LA TRIBU
Y abril
Al niño empezaba a olerle la vida a cercanía de Cruces de Mayo, porque todavía no sabía... del resplandor inigualable de la Semana Santa
Primero fue un anónimo en el aire, un anónimo en la luz, un anónimo en la sangre. Inexplicable. El niño se preguntaba qué pasaba, qué cambio habían experimentado los misterios que rodeaban su mundo. Si en el tiempo de la era la marea cobraba una ... dimensión extraordinaria abriéndose paso entre las invisibles llamas de la tarde espesa, en otro tiempo, en este tiempo de ahora, la mañana abría una luz distinta, y el aire contaba algo distinto, y la sangre se preguntaba lo que nunca se había preguntado. En el campo, una inesperada –o esperada– avanzadilla de amapolas que se adueñaban del sembrado, de los vallados, de los renadíos, ponía un maravilloso escándalo escarlata en el cuadro que alguien pintaba.

**INSTRUCCIONES:**
1. Traduce al inglés esta oración del texto sobre el niño y la llegada de abril: «El niño se preguntaba qué pasaba, qué cambio habían experimentado los misterios que rodeaban su mundo.»
2. Prosigue el texto sobre el niño y la llegada de abril a partir de la última oración que aparece.
El listado procede de otra fuente distinta a la del texto.

**LÍNEAS DE DATOS:**
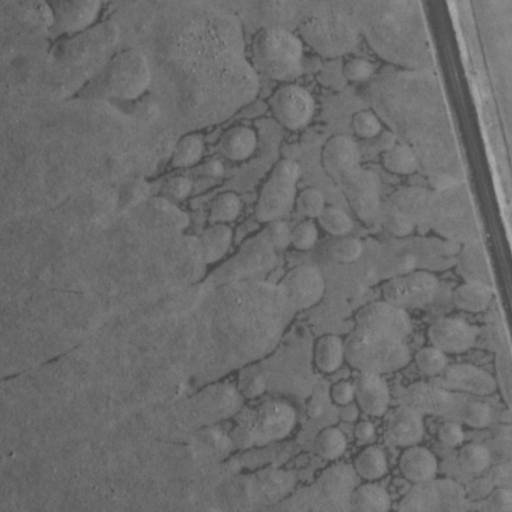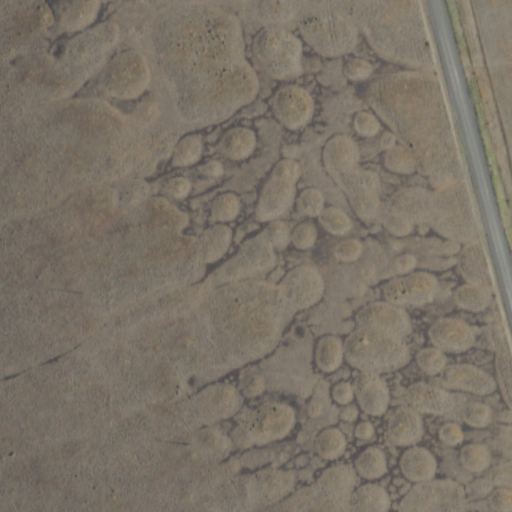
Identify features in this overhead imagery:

**RESPUESTAS:**
1. The boy wondered what was happening, what change the mysteries surrounding his world had undergone.

2.
Tenía la vida un nervioso desiderátum en las puntas de la luz, y eso mismo le pasaba al niño en las puntas del asombro. Arriba, en el espacio circense de altísima carpa, los pájaros tenían quehaceres distintos, piaban de distinta manera y eran incapaces de volar en soledad. El niño recuerda los patios, cómo cambiaba la luz de los patios, allí donde la sombra ya apalabraba segura sus territorios y el sol no admitía tratos de aparcería: lo que era sol, era sol; lo que era sombra, sombra. Y un olor a todo volaba sin cuerpo y sin alas por los bajos del naranjo y por encima de las clivias y las primeras rosas. Al niño empezaba a olerle la vida a cercanía de Cruces de Mayo, porque todavía no sabía del asombro, del deslumbramiento, del resplandor inigualable de la Semana Santa. Para el niño, entonces, la Semana Santa era la iglesia con los altares tapados, una fúnebre tristeza de oficios, un largo olor a incienso –¿o era alhucema?– y, en la casa, una orza donde se deshilachaba la miel de las torrijas al sacarlas. Y en la mesa, precepto de vigilia, jibias con guisantes, espinacas con garbanzos, poleás, tagarninas esparragadas, habas refritas… Abril, entonces, no era abril en el santoral de nombres que al niño iban llegándole; pero abril, entonces, se llamaba con cien nombres inequívocos. Inolvidables celestes de media mañana, inolvidables muchachas de los patios a los altares con los brazos llenos de flores, inolvidable impaciencia por la sangre y por todos los sitios posibles, en la puericia que ya buscaba alcanzar los primeros tactos de la adolescencia. Abril, entonces, sería quizá como ahora, pero la perspectiva ha cambiado tanto para el niño que por los hombros de abril asoma el trallazo de la pérdida de su padre y la inexplicable pérdida de tantas cosas que fueron escapándose por los rotos de los forros de los bolsillos de aquellos años. Y ahora viene abril y por más que venga con aquellas mismas galas, colores, olores, sabores, como bien sabe el poeta, «es abril porque abril está pasando.»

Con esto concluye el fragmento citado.